High home prices scaring off Vancouver’s young workers

Plus, EI is up and our exports are saved

The kids aren’t all right
Millennials are leaving Vancouver in droves, and the culprit is high housing costs according to a new report from Vancity. “Contrary to popular belief, Millennials are just as likely to aspire to home ownership as previous generations,” the report, available here, says. It adds that this generation is also highly educated and mobile—in other words, very willing to leave. The stats appear to back this up. In 2013, Vancouver lost 1,571 residents between the ages of 20 and 30, up from 770 the year before. The average price for a detached home in Vancouver is now $1.4 million; as for why it’s so high, Ian Young at South China Morning Post has a theory.

The numbers don’t lie
The number of Canadians receiving employment insurance benefits—517,900 in March—is up year-over-year for the first time in five years.

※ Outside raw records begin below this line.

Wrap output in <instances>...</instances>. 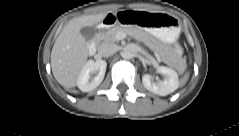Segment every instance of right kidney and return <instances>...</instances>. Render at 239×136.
Masks as SVG:
<instances>
[{
    "instance_id": "obj_1",
    "label": "right kidney",
    "mask_w": 239,
    "mask_h": 136,
    "mask_svg": "<svg viewBox=\"0 0 239 136\" xmlns=\"http://www.w3.org/2000/svg\"><path fill=\"white\" fill-rule=\"evenodd\" d=\"M107 63L104 60H89L82 67L77 79V86L82 92L96 89L104 79Z\"/></svg>"
}]
</instances>
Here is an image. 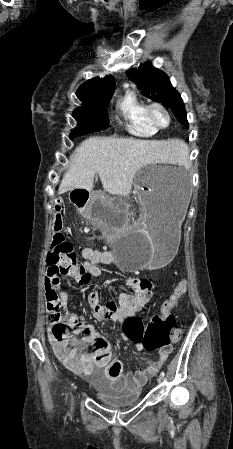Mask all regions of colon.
<instances>
[{"mask_svg": "<svg viewBox=\"0 0 233 449\" xmlns=\"http://www.w3.org/2000/svg\"><path fill=\"white\" fill-rule=\"evenodd\" d=\"M56 207H58L56 205ZM63 221L56 215L53 219L51 249L47 256L50 265H59L64 271L67 268L78 267L79 261L71 243L62 234ZM188 280L180 278L174 285L172 294L162 303L160 313L153 315L144 330L140 325L142 317H148V312H142V316L136 319H127L121 330V337L128 338L129 343H140L146 351L169 350L172 343L180 340L181 330L176 324V319L171 311L177 306L179 299L186 294ZM51 324L50 336L57 343L56 354L69 367L79 370L84 361L75 353V347L71 345V335L78 329L80 348L90 347L97 361H106L110 353V345L104 338H96L91 329L84 326L81 319L73 315L62 313L58 307L50 311Z\"/></svg>", "mask_w": 233, "mask_h": 449, "instance_id": "colon-1", "label": "colon"}]
</instances>
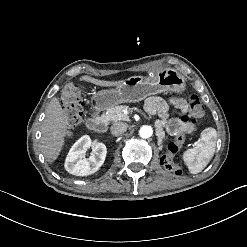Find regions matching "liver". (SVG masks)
Segmentation results:
<instances>
[{"mask_svg": "<svg viewBox=\"0 0 247 247\" xmlns=\"http://www.w3.org/2000/svg\"><path fill=\"white\" fill-rule=\"evenodd\" d=\"M83 81L92 82L101 86H116L119 82H105L92 79L89 76L81 78ZM66 116L64 115L60 103L53 98L46 110V118L42 125V152L48 162H52L58 156L64 142Z\"/></svg>", "mask_w": 247, "mask_h": 247, "instance_id": "liver-1", "label": "liver"}]
</instances>
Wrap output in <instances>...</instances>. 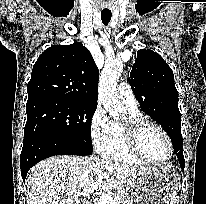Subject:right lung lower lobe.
Instances as JSON below:
<instances>
[{"instance_id": "98d812e1", "label": "right lung lower lobe", "mask_w": 206, "mask_h": 204, "mask_svg": "<svg viewBox=\"0 0 206 204\" xmlns=\"http://www.w3.org/2000/svg\"><path fill=\"white\" fill-rule=\"evenodd\" d=\"M89 155L73 144L54 137L36 136L23 142L20 155L21 175L25 181L29 169L37 162L55 155Z\"/></svg>"}]
</instances>
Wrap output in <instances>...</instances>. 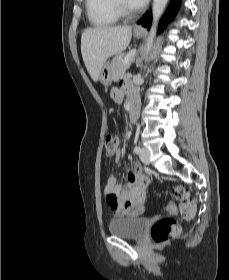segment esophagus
Returning <instances> with one entry per match:
<instances>
[{
    "mask_svg": "<svg viewBox=\"0 0 229 280\" xmlns=\"http://www.w3.org/2000/svg\"><path fill=\"white\" fill-rule=\"evenodd\" d=\"M135 30H136V31H140V30H142V27L139 26V25H137V26L135 27Z\"/></svg>",
    "mask_w": 229,
    "mask_h": 280,
    "instance_id": "obj_1",
    "label": "esophagus"
}]
</instances>
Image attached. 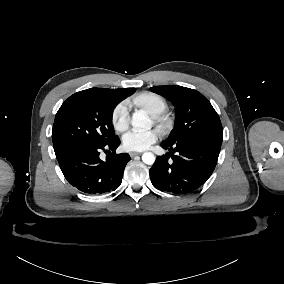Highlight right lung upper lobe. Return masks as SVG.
<instances>
[{"instance_id": "cb5924a9", "label": "right lung upper lobe", "mask_w": 284, "mask_h": 284, "mask_svg": "<svg viewBox=\"0 0 284 284\" xmlns=\"http://www.w3.org/2000/svg\"><path fill=\"white\" fill-rule=\"evenodd\" d=\"M118 103L135 92V88L104 89L97 88Z\"/></svg>"}]
</instances>
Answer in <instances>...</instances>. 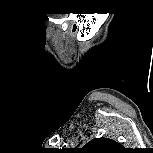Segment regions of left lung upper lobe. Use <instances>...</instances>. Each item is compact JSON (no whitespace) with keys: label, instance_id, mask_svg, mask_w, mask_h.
I'll use <instances>...</instances> for the list:
<instances>
[{"label":"left lung upper lobe","instance_id":"1","mask_svg":"<svg viewBox=\"0 0 153 153\" xmlns=\"http://www.w3.org/2000/svg\"><path fill=\"white\" fill-rule=\"evenodd\" d=\"M120 147V144L113 140L98 138L91 140L83 147V149L88 153H108L110 151L118 150Z\"/></svg>","mask_w":153,"mask_h":153}]
</instances>
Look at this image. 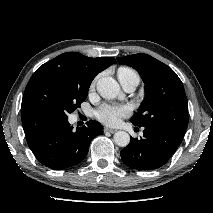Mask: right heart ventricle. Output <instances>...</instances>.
<instances>
[{"label": "right heart ventricle", "mask_w": 213, "mask_h": 213, "mask_svg": "<svg viewBox=\"0 0 213 213\" xmlns=\"http://www.w3.org/2000/svg\"><path fill=\"white\" fill-rule=\"evenodd\" d=\"M129 75L137 76V74L132 69H130L128 67H120L119 68L118 77L129 76Z\"/></svg>", "instance_id": "1"}]
</instances>
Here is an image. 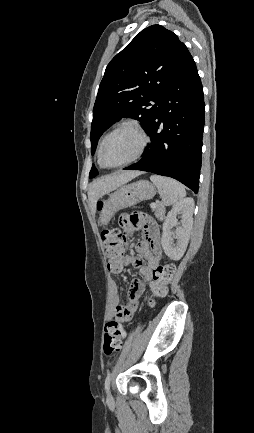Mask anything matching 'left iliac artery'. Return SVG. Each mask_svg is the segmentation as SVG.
<instances>
[{
  "instance_id": "1",
  "label": "left iliac artery",
  "mask_w": 254,
  "mask_h": 433,
  "mask_svg": "<svg viewBox=\"0 0 254 433\" xmlns=\"http://www.w3.org/2000/svg\"><path fill=\"white\" fill-rule=\"evenodd\" d=\"M110 380H111V373H109L105 379V390L108 393L110 388Z\"/></svg>"
}]
</instances>
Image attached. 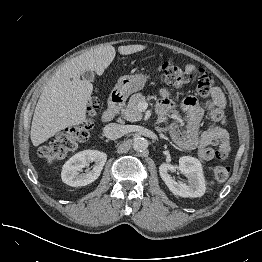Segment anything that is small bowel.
<instances>
[{
	"label": "small bowel",
	"instance_id": "obj_1",
	"mask_svg": "<svg viewBox=\"0 0 262 262\" xmlns=\"http://www.w3.org/2000/svg\"><path fill=\"white\" fill-rule=\"evenodd\" d=\"M185 69L188 74H198V91L204 99V107L198 103L195 97H187L183 101L181 109L186 113V131L183 132L179 123H167L169 116L175 115V113H170L174 108V101L171 98V91L168 88H162L160 90L161 99L158 103L160 113L158 124L161 128H166L170 132L172 139L179 146L184 149L197 148L202 160H211L215 155L211 145L217 135L222 137V147H228L227 121L224 113L227 105L226 98L221 89L212 82L211 76L203 69L194 64H187ZM204 110L209 113L212 121L220 122L222 126H212L201 131L200 122Z\"/></svg>",
	"mask_w": 262,
	"mask_h": 262
}]
</instances>
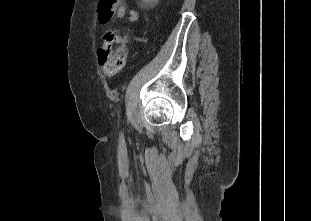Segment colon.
<instances>
[{
	"instance_id": "colon-1",
	"label": "colon",
	"mask_w": 311,
	"mask_h": 221,
	"mask_svg": "<svg viewBox=\"0 0 311 221\" xmlns=\"http://www.w3.org/2000/svg\"><path fill=\"white\" fill-rule=\"evenodd\" d=\"M121 0H103L100 2V10L97 22H108L109 17H116ZM126 37L114 30L106 31L103 37V45L99 48V57L103 65V73L108 78H113L124 67Z\"/></svg>"
}]
</instances>
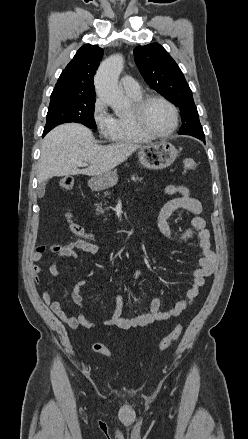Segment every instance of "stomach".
<instances>
[{
	"label": "stomach",
	"instance_id": "obj_1",
	"mask_svg": "<svg viewBox=\"0 0 248 439\" xmlns=\"http://www.w3.org/2000/svg\"><path fill=\"white\" fill-rule=\"evenodd\" d=\"M178 156V150L167 141L141 146L138 152L139 162L146 168L161 170L169 167ZM118 182L116 171H109L92 177L88 184L92 190H104Z\"/></svg>",
	"mask_w": 248,
	"mask_h": 439
}]
</instances>
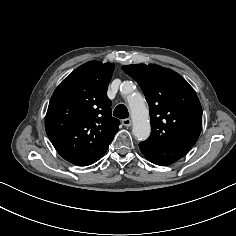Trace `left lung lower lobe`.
Wrapping results in <instances>:
<instances>
[{"label": "left lung lower lobe", "instance_id": "1", "mask_svg": "<svg viewBox=\"0 0 236 236\" xmlns=\"http://www.w3.org/2000/svg\"><path fill=\"white\" fill-rule=\"evenodd\" d=\"M139 148L149 161L157 165L166 166L182 158L192 147L149 145L141 142Z\"/></svg>", "mask_w": 236, "mask_h": 236}]
</instances>
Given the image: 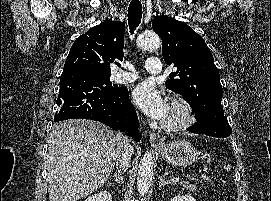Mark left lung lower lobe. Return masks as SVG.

It’s also up from February, by 1.1 per cent. B.C., meanwhile, was up 1.5 per cent. Unsurprisingly, Alberta led the pack with an 8.9 per cent increase in March. But fear not, Alberta, your neighbour has some sound advice.

Diversity pays
B.C. exports are expected to grow this year by 5 per cent (followed by 6 per cent next year) according to a forecast from EDC. Despite falling energy and commodity prices, growing diversity—both in terms of sectors and the markets we’re exporting to—is keeping exports not just afloat but moving forward, the report says. “Since 2000, B.C. has led all provinces in growing their share of sales to emerging markets, from 7 per cent to 30 per cent in 2013. That’s not just to China but to a wide number of non-OECD nations,” said Peter Hall, chief economist at EDC, in a release.